The Torah portion this week, Mi-keitz, discusses the dream interpretation ability of Joseph that allows for his rise to a position of power in Egypt. We also confront a reunion of sorts (the great revelation is yet to come) when brothers arrive in the Court as a result of famine in Canaan. (Genesis 41:1-44:17). So many stories here, however, I wanted to look at this issue of the famine which drives Joseph’s brothers to Egypt.
We associate famine with lack of food, a hunger, a desire for sustenace. All true. Yet, I am thinking also of a different type of famine, one that I have encountered in my travels for Jewish Sacred Aging. The hunger is on the part of adults, people of our generation who look to the organized Jewish community for adult responses to the issues that confront them. Longevity, as many of us know, presents a wide variety of new challenges and issues that confront us daily. Often we turn to our institutions to provide us with how Judaism can enlighten and guide us through these transitions and challenges. It is not only the confrontation of time passing and the slow realization that we are mortal. It is also the new life stages that we encounter, from care-giver, to medical manager of a loved one; from grand-parent to the need to examine the great spiritual question of how to deal with the time we have left to live in a way that brings meaning to life. I submit to you that there is a hunger for adult answers to these questions, answers drawn from the depth of the genius that is our tradition. The lack of large scale programs of education to teach how Jewish texts and tradition speak to these life stages is, in truth, a famine of faith.

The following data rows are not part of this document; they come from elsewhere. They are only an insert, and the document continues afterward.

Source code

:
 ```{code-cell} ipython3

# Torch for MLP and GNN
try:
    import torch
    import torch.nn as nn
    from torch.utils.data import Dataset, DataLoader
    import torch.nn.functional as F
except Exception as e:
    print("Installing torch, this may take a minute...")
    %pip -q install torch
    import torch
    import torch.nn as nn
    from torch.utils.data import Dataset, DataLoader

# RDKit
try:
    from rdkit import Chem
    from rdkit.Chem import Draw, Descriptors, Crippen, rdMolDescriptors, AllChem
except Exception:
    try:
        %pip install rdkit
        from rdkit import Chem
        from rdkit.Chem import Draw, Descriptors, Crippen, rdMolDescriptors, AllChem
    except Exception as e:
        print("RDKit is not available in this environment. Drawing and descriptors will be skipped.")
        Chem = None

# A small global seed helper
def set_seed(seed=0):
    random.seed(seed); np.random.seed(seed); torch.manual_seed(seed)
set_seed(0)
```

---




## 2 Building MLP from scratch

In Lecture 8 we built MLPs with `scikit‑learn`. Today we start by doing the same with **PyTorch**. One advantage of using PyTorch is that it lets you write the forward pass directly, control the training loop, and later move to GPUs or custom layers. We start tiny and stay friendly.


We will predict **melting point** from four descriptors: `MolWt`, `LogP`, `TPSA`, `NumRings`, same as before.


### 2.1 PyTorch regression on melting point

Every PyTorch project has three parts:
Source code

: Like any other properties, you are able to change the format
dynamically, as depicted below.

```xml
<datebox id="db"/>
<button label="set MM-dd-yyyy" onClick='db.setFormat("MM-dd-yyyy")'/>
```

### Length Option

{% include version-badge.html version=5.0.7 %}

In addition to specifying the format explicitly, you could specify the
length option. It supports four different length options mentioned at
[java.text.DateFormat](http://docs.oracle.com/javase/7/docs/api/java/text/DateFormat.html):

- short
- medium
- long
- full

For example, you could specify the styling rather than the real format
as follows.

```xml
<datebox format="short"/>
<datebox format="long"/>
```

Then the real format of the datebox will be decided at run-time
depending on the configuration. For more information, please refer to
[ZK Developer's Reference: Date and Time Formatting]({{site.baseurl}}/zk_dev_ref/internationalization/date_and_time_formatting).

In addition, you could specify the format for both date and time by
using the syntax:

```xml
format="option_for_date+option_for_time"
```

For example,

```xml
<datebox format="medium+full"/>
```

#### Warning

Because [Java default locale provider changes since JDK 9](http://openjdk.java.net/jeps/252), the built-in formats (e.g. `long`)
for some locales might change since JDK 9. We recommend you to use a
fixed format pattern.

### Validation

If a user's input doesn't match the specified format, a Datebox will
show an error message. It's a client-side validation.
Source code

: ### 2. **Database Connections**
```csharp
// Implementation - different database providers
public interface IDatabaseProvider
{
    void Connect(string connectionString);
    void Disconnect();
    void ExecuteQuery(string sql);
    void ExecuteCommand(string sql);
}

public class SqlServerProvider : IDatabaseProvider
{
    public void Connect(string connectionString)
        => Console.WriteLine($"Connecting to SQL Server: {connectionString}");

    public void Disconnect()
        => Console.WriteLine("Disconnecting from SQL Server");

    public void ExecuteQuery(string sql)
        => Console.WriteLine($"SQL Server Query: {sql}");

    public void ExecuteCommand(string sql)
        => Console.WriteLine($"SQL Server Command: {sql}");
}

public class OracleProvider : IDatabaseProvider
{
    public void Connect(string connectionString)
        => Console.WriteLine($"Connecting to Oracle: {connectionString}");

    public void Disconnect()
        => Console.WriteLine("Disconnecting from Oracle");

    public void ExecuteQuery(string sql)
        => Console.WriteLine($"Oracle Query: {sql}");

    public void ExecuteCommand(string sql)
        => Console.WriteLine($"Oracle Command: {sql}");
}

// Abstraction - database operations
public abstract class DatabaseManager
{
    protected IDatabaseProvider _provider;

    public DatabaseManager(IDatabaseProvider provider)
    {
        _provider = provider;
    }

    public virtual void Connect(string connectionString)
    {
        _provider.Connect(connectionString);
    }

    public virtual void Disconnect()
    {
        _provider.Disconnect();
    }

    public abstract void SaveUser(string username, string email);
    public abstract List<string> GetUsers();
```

Please understand that we are aware that in many communities there are excellent opportunities for serious adult learning. Often they are at local JCCs or colleges rather than our congregations. Perhaps the time is coming near when agencies, organizations and instiutions will join forces to create such educational models for adults. The need is there. The hunger for this, I submit, is present. The time is at hand. Modeling study serves as a very teachable moment for the generations that come after us, generations that studies tell us are slowly drifting away from Jewish competency. There is a golden opportunity as the baby boomer generation ages, to develop serious communal programs of educational outreach. One day “Limmud” communal programs are a good model, a model that can be extended through the year. To teach our people the lessons of our tradition and how that tradition can impact and guide them through the new issues of longevity can be an exciting and transformative adventure. To ignore this need is to allow this famine to spread into a growing wilderness of the souls.